Copy all of the records exactly.

-----

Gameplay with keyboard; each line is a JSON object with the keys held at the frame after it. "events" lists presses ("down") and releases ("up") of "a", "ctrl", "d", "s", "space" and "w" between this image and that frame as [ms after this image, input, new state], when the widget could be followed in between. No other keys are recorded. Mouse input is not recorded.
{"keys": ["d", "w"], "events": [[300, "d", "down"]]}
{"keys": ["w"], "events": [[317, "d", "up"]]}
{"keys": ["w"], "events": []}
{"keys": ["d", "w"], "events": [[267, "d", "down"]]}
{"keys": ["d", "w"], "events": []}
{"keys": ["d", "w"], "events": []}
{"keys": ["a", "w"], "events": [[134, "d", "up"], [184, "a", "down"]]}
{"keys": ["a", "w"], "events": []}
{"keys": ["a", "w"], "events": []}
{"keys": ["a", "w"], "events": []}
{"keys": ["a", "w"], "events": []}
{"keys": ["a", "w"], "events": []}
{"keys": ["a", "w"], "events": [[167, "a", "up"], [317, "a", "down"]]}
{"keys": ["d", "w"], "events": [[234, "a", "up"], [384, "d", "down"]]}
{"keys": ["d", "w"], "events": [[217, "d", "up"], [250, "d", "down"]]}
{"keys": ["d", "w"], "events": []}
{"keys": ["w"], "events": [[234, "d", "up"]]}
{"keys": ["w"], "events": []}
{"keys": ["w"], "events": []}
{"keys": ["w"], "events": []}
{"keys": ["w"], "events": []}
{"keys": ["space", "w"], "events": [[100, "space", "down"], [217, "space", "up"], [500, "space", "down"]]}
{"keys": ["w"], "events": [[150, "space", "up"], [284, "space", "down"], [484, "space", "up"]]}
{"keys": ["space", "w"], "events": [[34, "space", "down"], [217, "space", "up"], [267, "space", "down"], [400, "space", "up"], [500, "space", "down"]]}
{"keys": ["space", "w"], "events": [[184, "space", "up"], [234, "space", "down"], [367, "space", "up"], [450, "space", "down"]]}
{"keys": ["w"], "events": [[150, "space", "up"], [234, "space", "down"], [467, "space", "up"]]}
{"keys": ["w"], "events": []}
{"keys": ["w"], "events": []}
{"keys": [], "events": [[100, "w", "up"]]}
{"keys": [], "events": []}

-----

* **Solution to this task**
Gameplay with keyboard; each line is a JSON object with the keys held at the frame after it. "events" lists presses ("down") and releases ("up") of "a", "ctrl", "d", "s", "space" and "w" between this image and that frame as [ms after this image, input, new state], when the widget could be followed in between. No other keys are recorded. Mouse input is not recorded.
{"keys": ["d", "w"], "events": [[300, "d", "down"]]}
{"keys": ["w"], "events": [[317, "d", "up"]]}
{"keys": ["w"], "events": []}
{"keys": ["d", "w"], "events": [[267, "d", "down"]]}
{"keys": ["d", "w"], "events": []}
{"keys": ["d", "w"], "events": []}
{"keys": ["a", "w"], "events": [[134, "d", "up"], [184, "a", "down"]]}
{"keys": ["a", "w"], "events": []}
{"keys": ["a", "w"], "events": []}
{"keys": ["a", "w"], "events": []}
{"keys": ["a", "w"], "events": []}
{"keys": ["a", "w"], "events": []}
{"keys": ["a", "w"], "events": [[167, "a", "up"], [317, "a", "down"]]}
{"keys": ["d", "w"], "events": [[234, "a", "up"], [384, "d", "down"]]}
{"keys": ["d", "w"], "events": [[217, "d", "up"], [250, "d", "down"]]}
{"keys": ["d", "w"], "events": []}
{"keys": ["w"], "events": [[234, "d", "up"]]}
{"keys": ["w"], "events": []}
{"keys": ["w"], "events": []}
{"keys": ["w"], "events": []}
{"keys": ["w"], "events": []}
{"keys": ["space", "w"], "events": [[100, "space", "down"], [217, "space", "up"], [500, "space", "down"]]}
{"keys": ["w"], "events": [[150, "space", "up"], [284, "space", "down"], [484, "space", "up"]]}
{"keys": ["space", "w"], "events": [[34, "space", "down"], [217, "space", "up"], [267, "space", "down"], [400, "space", "up"], [500, "space", "down"]]}
{"keys": ["space", "w"], "events": [[184, "space", "up"], [234, "space", "down"], [367, "space", "up"], [450, "space", "down"]]}
{"keys": ["w"], "events": [[150, "space", "up"], [234, "space", "down"], [467, "space", "up"]]}
{"keys": ["w"], "events": []}
{"keys": ["w"], "events": []}
{"keys": [], "events": [[100, "w", "up"]]}
{"keys": [], "events": []}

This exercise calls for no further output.